Your goal → Rewrite every line of the data below as a numbered list, omitting the blank lines.

Material →
## start
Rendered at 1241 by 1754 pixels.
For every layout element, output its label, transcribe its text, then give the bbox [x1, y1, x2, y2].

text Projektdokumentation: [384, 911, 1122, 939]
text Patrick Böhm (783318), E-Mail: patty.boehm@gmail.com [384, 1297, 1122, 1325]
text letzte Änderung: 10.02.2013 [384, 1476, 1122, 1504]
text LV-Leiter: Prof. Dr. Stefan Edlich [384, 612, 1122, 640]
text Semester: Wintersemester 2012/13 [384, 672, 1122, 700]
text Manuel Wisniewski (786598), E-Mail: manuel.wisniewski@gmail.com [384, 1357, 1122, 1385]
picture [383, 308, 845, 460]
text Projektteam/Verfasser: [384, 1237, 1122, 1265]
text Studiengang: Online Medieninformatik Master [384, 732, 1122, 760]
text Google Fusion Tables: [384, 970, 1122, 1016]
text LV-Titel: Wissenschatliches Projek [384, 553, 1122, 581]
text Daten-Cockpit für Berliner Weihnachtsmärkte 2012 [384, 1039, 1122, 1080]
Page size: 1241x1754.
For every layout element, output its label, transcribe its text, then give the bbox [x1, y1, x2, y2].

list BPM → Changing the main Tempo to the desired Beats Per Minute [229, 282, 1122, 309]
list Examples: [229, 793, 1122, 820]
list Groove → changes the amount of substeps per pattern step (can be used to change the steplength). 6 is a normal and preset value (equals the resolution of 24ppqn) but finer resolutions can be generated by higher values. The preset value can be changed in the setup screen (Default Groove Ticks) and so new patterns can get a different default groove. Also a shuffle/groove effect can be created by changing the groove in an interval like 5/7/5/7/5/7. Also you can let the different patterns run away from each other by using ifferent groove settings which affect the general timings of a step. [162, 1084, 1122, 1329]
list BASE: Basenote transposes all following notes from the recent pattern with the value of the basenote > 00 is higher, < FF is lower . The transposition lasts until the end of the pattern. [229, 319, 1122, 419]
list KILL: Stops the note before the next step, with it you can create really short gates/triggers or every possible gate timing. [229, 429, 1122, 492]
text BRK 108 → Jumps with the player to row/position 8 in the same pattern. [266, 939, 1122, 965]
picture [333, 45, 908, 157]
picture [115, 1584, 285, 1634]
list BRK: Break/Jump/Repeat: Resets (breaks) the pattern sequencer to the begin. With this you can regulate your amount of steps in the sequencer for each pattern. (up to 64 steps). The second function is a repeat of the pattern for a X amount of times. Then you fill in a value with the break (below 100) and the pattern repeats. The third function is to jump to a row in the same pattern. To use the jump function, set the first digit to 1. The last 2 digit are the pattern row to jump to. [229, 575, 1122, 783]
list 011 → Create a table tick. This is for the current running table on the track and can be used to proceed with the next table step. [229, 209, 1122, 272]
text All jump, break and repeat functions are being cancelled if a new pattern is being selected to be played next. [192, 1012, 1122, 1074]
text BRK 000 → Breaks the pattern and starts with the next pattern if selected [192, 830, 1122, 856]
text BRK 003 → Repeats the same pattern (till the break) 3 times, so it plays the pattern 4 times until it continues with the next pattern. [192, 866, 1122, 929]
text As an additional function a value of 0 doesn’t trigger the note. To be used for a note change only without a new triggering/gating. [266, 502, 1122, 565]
## end
Full solution →
1. Rendered at 1241 by 1754 pixels.
2. For every layout element, output its label, transcribe its text, then give the bbox [x1, y1, x2, y2].
3. text Projektdokumentation: [384, 911, 1122, 939]
4. text Patrick Böhm (783318), E-Mail: patty.boehm@gmail.com [384, 1297, 1122, 1325]
5. text letzte Änderung: 10.02.2013 [384, 1476, 1122, 1504]
6. text LV-Leiter: Prof. Dr. Stefan Edlich [384, 612, 1122, 640]
7. text Semester: Wintersemester 2012/13 [384, 672, 1122, 700]
8. text Manuel Wisniewski (786598), E-Mail: manuel.wisniewski@gmail.com [384, 1357, 1122, 1385]
9. picture [383, 308, 845, 460]
10. text Projektteam/Verfasser: [384, 1237, 1122, 1265]
11. text Studiengang: Online Medieninformatik Master [384, 732, 1122, 760]
12. text Google Fusion Tables: [384, 970, 1122, 1016]
13. text LV-Titel: Wissenschatliches Projek [384, 553, 1122, 581]
14. text Daten-Cockpit für Berliner Weihnachtsmärkte 2012 [384, 1039, 1122, 1080]
15. Page size: 1241x1754.
16. For every layout element, output its label, transcribe its text, then give the bbox [x1, y1, x2, y2].
17. list BPM → Changing the main Tempo to the desired Beats Per Minute [229, 282, 1122, 309]
18. list Examples: [229, 793, 1122, 820]
19. list Groove → changes the amount of substeps per pattern step (can be used to change the steplength). 6 is a normal and preset value (equals the resolution of 24ppqn) but finer resolutions can be generated by higher values. The preset value can be changed in the setup screen (Default Groove Ticks) and so new patterns can get a different default groove. Also a shuffle/groove effect can be created by changing the groove in an interval like 5/7/5/7/5/7. Also you can let the different patterns run away from each other by using ifferent groove settings which affect the general timings of a step. [162, 1084, 1122, 1329]
20. list BASE: Basenote transposes all following notes from the recent pattern with the value of the basenote > 00 is higher, < FF is lower . The transposition lasts until the end of the pattern. [229, 319, 1122, 419]
21. list KILL: Stops the note before the next step, with it you can create really short gates/triggers or every possible gate timing. [229, 429, 1122, 492]
22. text BRK 108 → Jumps with the player to row/position 8 in the same pattern. [266, 939, 1122, 965]
23. picture [333, 45, 908, 157]
24. picture [115, 1584, 285, 1634]
25. list BRK: Break/Jump/Repeat: Resets (breaks) the pattern sequencer to the begin. With this you can regulate your amount of steps in the sequencer for each pattern. (up to 64 steps). The second function is a repeat of the pattern for a X amount of times. Then you fill in a value with the break (below 100) and the pattern repeats. The third function is to jump to a row in the same pattern. To use the jump function, set the first digit to 1. The last 2 digit are the pattern row to jump to. [229, 575, 1122, 783]
26. list 011 → Create a table tick. This is for the current running table on the track and can be used to proceed with the next table step. [229, 209, 1122, 272]
27. text All jump, break and repeat functions are being cancelled if a new pattern is being selected to be played next. [192, 1012, 1122, 1074]
28. text BRK 000 → Breaks the pattern and starts with the next pattern if selected [192, 830, 1122, 856]
29. text BRK 003 → Repeats the same pattern (till the break) 3 times, so it plays the pattern 4 times until it continues with the next pattern. [192, 866, 1122, 929]
30. text As an additional function a value of 0 doesn’t trigger the note. To be used for a note change only without a new triggering/gating. [266, 502, 1122, 565]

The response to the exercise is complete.